The value in ohms you get from the sensor terminal to ground is highly temp dependent. Here is a chart I generated for resistance vs. temp for a 351C NOS temp sender:
75 deg 300 ohms
90 deg 210 ohms
100 deg 180 ohms
110 deg 150 ohms
120 deg 130 ohms
130 deg 107 ohms
140 deg 91 ohms
150 deg 77 ohms
160 deg 65 ohms
170 deg 54 ohms
180 deg 46 ohms
190 deg 39 ohms
200 deg 33 ohms
210 deg 28 ohms
212 deg 27 ohms

*These measured resistances are likely a few ohms too high since the water temp was changing faster than the thermal inertia of the sensor. I didn’t take the time to let the temp stabilize at each reading.

Those numbers are way off, don’t know why it measures that way. The reading at 192 degrees should be 23 ohms to 25 ohms

My data is for a 1970 NOS D0WY-10884-A (Autolite SW-924). WCCC site says that sensor was used for 351W and C through 1973 and should measure 23-26 ohms at 220 deg which fits my curve.

For 67-69, WCCC shows a common sensor for all engines that measures 15-19 ohms at 220 deg. This must be the sensor you are thinking of.

With the correct 192 deg Robert Shaw thermostat, coolant temp of my 351C is 205 deg out of engine into top of radiator on a summer day. At that temp, my temp sensor measures 30 ohms which puts my temp gauge right at 1/2.

Your gauge tester gives me the following on my temp gauge:
L - bottom white line
M - 5/8
H - top white line
So IVR doesn’t seem off by too much?

Like tkapron reports, my car never boils over even idling on a 100 deg day. But my temp gauge will sometimes go to 5/8 which is 23 ohms on the sensor and 220 deg coolant temp. At 12 psi, a 50/50 mix of antifreeze shouldn’t boil until above 250 deg.

* _SET OF TASKS_:
#1 List each setting of the gauge tester named in the temp sender passage, with the spot on the temp gauge that it produced.
#2 Write what comes next in the temp sender passage, picking up after its final sentence.

* _PROVIDED MATERIAL_:
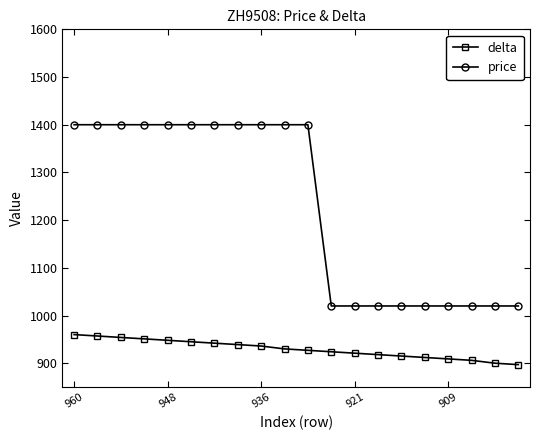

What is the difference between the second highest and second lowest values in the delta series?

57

* _YOUR WRITTEN ANSWERS_:
#1
- L: bottom white line
- M: 5/8
- H: top white line

#2
My 351C did used to boil over before the block was rodded out, and with original 20” 2-row radiator, water pump, and 5 blade fan.

Yes a ground issue will definitely peg your temp and fuel gauge.

One thing I didnt see mentioned, your 351C has a SPECIFIC thermostat, nothing your local parts store knows of or carries. Worth inspecting

Yes, the 351C needs the Robertshaw (formerly Dole Valve Co who also made the ported vacuum switch on the water pump) high-flow thermostat. It has a solid disc that extends downward when it opens, and plugs the large bypass hole in the engine block casting. Without it, your water pump is recirculating a lot of coolant through the engine rather than pumping it through the radiator.

Like CatsRock said, your local auto parts store will happily sell you the wrong thermostat like every other engine uses. And it will fit just fine and open like it’s supposed to, but very little coolant will go through it to the radiator.